# PC-Spiele 60hz cap



## GTX780SLI (19. Juli 2020)

Hallo, 
habe seit kurzem einen 120hz Monitor und bin auch echt begeistert davon.
Leider musste ich feststellen, dass manche Spiele nicht mehr als 60hz darstellen. 
Es wird zwar angezeigt, dass das Spiel mit 160fps läuft, aber die Animationen sind immer noch in max. 60hz (z.B bei WatchDogs 1). Das merkt man ganz deutlich.
Habe noch nicht viele Spiele ausprobiert und hoffe das Watch Dogs da echt ne Ausnahme ist.
In CS:GO z.B. ist der ganze Spielfluss in 120hz möglich. Alles butterweich.

Gibt es irgendwo eine Liste wo ich sehen kann welche Spiele 120hz kompatibel sind?
Gibt es eventuell Hacks womit man die Frametime in jedem Spiel anpassen kann?


----------



## HisN (19. Juli 2020)

Die die Animation von Spielelementen nicht mit der gleichen Framerate läuft, wie der ganze Rest wird Dir öfter unterkommen. Teilweise haben die Games sogar Regler dafür (Hintergrund-FPS).
Aber ich glaube nicht, dass es dafür eine "Liste" gibt, besonders nicht mit diesem Kriterium, denn das Spiel an sich läuft ja auf 120 FPS. Blos nicht alle Teile^^


----------



## eclipso (19. Juli 2020)

Soweit ich weiß hat das Spiel Standard keinen Framelock. Du kannst das Stuttering unter WD1 mit MaxPrerenderedFrames und MaxDriverBufferedFrames anpassen. Zu finden unter Documents\My Games\Watch_Dogs\folder\GamerProfile.xml.

▸ **Datensätze**
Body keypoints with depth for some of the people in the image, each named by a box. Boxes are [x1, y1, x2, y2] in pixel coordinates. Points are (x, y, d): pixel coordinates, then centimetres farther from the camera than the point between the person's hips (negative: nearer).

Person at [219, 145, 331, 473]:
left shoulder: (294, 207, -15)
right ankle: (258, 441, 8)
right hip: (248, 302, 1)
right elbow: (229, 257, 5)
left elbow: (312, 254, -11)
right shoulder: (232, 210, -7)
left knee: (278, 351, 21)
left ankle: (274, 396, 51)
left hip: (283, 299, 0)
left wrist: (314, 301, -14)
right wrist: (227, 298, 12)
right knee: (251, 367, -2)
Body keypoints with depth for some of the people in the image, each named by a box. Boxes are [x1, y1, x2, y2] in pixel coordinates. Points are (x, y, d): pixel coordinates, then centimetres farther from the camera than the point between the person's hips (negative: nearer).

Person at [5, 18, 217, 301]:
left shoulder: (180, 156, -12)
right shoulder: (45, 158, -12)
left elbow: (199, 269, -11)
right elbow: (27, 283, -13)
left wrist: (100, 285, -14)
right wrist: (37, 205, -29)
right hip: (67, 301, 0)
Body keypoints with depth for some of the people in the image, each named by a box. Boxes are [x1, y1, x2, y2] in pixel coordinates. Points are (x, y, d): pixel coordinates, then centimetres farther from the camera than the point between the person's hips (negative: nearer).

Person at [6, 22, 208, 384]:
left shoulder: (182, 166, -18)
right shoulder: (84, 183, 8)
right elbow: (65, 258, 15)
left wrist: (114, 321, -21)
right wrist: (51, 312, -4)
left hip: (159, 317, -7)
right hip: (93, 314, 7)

...

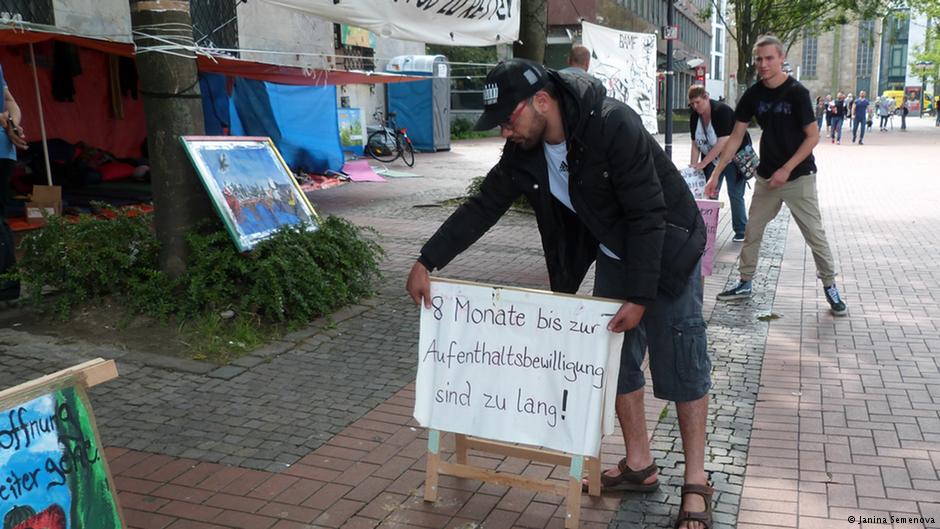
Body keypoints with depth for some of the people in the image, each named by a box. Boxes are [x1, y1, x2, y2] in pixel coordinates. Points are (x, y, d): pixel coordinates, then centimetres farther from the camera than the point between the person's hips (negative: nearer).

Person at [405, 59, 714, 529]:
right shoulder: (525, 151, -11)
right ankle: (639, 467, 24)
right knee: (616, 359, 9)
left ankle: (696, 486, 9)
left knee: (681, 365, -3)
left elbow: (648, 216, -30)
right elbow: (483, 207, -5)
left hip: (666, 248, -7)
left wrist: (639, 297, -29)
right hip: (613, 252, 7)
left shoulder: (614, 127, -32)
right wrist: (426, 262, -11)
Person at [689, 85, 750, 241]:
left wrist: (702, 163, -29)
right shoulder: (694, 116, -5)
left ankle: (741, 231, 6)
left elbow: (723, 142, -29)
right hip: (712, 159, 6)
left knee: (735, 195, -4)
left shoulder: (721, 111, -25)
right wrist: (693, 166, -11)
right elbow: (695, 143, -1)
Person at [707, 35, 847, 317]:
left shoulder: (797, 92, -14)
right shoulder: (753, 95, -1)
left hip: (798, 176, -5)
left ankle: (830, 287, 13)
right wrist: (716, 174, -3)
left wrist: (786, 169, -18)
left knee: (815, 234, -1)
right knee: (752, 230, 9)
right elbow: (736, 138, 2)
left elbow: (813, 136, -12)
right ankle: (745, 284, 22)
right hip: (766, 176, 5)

▸ **Aufgabenstellung**
Zitiere aus dem Forenthread über die 60-Hz-Begrenzung in PC-Spielen wortgetreu die Passage von „# PC-Spiele 60hz“ bis „120hz kompatibel sind?“.

▸ **Lösung**
# PC-Spiele 60hz cap



## GTX780SLI (19. Juli 2020)

Hallo, 
habe seit kurzem einen 120hz Monitor und bin auch echt begeistert davon.
Leider musste ich feststellen, dass manche Spiele nicht mehr als 60hz darstellen. 
Es wird zwar angezeigt, dass das Spiel mit 160fps läuft, aber die Animationen sind immer noch in max. 60hz (z.B bei WatchDogs 1). Das merkt man ganz deutlich.
Habe noch nicht viele Spiele ausprobiert und hoffe das Watch Dogs da echt ne Ausnahme ist.
In CS:GO z.B. ist der ganze Spielfluss in 120hz möglich. Alles butterweich.

Gibt es irgendwo eine Liste wo ich sehen kann welche Spiele 120hz kompatibel sind?